Vegetarianism has become immensely popular in recent times, with many non-vegetarians turning into vegetarians and some even choosing to follow a vegan lifestyle where they stop consuming all kinds of animal products, including milk and honey. The change in many cases can be closely linked to the desire to have a healthier life and protect animals; whatever is the reason, going vegetarian has a very deep impact on one’s health and behaviour.
In earlier times, the benefits associated with following a vegetarian lifestyle were mostly based on principles and philosophy, but during the last couple of decades, the health benefits of a plant-based diet have been clinically established. The most important thing to note here is that avoiding meat and other animal products is just a part of the bigger frame; to get the true benefits of a vegetarian diet, the key is to include all sorts of plant foods in your daily diet. This would also ensure a decent intake of fibre, minerals, vitamins, antioxidants and other vital phytochemicals.
By following a vegetarian lifestyle, you can:
Keep your weight under control: Many researches have successfully established that vegetarians tend to have a leaner body frame when compared to their meat-eating counterparts. People who continue to eat non-vegetarian foods tend to gain more weight over a period of time and also face challenges while trying to lose weight and/or maintain it. Make sure that you have a clear understanding of what your diet should include – cutting down on meat to move to an all-time veggie pizza or cheese sandwich diet would bring no benefit, it is absolutely important to eat foods that provide fibre and antioxidants which are included in a variety of fruits and vegetables.
Manage cholesterol levels and improve heart health: Studies suggest that being on a specific plant-based diet has a cholesterol-lowering effect, which is similar to drug treatment. Animal foods are the only dietary sources of cholesterol and are also rich in saturated fat; a vegetarian diet can save one from these dangerous components and help improve the cholesterol profile and heart health. A 2013 study conducted on 44,000 subjects reported that vegetarians are 32% less likely to develop ischemic heart disease. Another study indicated that a low-fat high-fibre vegetarian diet combined with regular exercises can actually reverse atherosclerosis.

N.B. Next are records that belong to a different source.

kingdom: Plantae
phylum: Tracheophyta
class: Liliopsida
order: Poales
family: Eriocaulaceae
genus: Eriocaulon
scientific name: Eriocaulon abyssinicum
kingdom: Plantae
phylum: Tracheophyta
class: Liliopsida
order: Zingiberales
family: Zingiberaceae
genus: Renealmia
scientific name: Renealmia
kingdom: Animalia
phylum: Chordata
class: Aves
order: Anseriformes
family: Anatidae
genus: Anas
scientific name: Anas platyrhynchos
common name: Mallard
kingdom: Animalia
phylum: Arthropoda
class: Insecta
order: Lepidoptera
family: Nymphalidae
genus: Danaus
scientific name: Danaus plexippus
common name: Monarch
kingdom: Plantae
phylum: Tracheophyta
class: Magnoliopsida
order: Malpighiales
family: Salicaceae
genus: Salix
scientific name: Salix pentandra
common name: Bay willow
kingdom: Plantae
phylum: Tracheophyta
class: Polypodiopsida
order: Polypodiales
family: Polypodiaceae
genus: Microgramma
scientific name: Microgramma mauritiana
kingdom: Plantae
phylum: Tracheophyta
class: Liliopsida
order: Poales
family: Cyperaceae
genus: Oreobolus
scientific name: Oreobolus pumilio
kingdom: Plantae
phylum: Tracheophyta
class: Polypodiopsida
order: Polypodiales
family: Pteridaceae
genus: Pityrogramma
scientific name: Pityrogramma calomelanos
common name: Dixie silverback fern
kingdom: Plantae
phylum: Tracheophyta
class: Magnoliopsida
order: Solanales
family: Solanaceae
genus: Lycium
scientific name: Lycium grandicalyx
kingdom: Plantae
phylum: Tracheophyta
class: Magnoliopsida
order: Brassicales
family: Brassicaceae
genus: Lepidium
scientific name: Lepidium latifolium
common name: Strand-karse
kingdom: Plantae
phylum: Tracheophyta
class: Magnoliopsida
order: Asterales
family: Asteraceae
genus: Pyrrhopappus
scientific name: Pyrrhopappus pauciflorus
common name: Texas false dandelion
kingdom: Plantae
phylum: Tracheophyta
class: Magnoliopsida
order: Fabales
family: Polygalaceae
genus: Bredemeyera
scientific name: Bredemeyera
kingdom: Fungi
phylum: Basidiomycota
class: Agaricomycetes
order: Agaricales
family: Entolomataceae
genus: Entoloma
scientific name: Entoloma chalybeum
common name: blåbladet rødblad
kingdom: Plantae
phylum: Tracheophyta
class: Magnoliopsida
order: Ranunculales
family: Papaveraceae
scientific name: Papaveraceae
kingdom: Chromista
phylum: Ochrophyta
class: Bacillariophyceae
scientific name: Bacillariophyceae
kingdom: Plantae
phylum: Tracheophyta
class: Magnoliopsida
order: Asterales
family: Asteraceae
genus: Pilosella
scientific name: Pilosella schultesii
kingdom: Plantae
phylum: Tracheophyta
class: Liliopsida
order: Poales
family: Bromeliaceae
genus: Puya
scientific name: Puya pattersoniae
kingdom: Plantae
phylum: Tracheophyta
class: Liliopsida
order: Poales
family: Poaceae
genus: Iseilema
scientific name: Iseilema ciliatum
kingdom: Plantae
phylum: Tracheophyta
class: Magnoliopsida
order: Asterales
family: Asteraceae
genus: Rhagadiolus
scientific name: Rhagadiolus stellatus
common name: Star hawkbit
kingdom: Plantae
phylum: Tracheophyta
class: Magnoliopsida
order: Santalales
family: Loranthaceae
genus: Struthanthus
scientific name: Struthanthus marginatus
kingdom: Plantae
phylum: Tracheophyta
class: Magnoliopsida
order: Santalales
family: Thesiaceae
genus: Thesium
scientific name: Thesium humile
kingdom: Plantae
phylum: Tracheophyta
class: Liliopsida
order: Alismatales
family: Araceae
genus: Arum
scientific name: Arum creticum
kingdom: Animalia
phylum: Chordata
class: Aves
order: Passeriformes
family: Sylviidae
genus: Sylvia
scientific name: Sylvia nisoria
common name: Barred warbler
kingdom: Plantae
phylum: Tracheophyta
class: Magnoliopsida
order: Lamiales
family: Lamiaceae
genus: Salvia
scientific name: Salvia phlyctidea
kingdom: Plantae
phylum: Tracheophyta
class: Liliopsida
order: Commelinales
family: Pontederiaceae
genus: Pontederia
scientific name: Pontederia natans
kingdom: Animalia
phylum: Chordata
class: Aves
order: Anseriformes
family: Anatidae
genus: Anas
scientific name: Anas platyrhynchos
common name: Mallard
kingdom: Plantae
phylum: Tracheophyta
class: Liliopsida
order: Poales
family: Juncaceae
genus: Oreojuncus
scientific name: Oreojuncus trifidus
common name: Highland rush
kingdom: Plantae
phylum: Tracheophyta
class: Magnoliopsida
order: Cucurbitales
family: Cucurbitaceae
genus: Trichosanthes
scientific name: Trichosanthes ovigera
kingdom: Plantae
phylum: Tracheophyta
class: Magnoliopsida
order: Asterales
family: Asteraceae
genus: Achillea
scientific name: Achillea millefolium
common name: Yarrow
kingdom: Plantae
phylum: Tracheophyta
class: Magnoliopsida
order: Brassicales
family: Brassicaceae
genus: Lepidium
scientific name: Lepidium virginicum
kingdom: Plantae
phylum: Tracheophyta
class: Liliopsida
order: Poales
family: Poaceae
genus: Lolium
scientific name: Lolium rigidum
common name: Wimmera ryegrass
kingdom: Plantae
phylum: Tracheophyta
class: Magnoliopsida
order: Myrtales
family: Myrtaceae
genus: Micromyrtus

Manage cancer: Vegetarians have a lower risk of developing certain types of cancer, in comparison to meat-eaters. Studies have established that vegetarians are at reduced risk of developing prostate and colon cancer. It was also discovered that vegetarians have a 50% less cancer-related deaths.
Avoid developing several diseases: Plant-eaters are less likely to develop diseases caused or communicated by consuming animal products. The US Food and Drug Administration states that protein-rich animal foods are repeatedly involved in food-borne illnesses among the population.
Increase longevity: Vegetarians have a lower risk of developing health issues related to diabetes, cancer and cardiovascular diseases, apart from maintaining healthy body weight. These factors, together with an active routine, can help improve life expectancy.
Reduce risk of developing kidney and gall bladder stones: Non-vegetarian diets cause the body to excrete more calcium, oxalate and uric acid, the major components of renal stones. Following a vegetarian diet helps reduce the formation of these stones and hence prevent the formation of kidney stones. High cholesterol and fatty meat diets are directly linked with the formation of gallstones, especially in women.
The above-mentioned benefits of following a plant-based diet are well established and quite a good number of people have actually turned vegetarian to get maximum benefits from this lifestyle. Yet, there are a few who are reluctant to take a U-turn, mostly because they are concerned about the nutritional composition and nutrient quality of the vegetarian diet. It is important to note here that a well-balanced diet that includes a variety of vegetarian foods is sufficient to meet your daily nutritional requirements. It is however, recommended that vegans include nutrient-fortified foods in their routine to avoid nutrient deficiencies.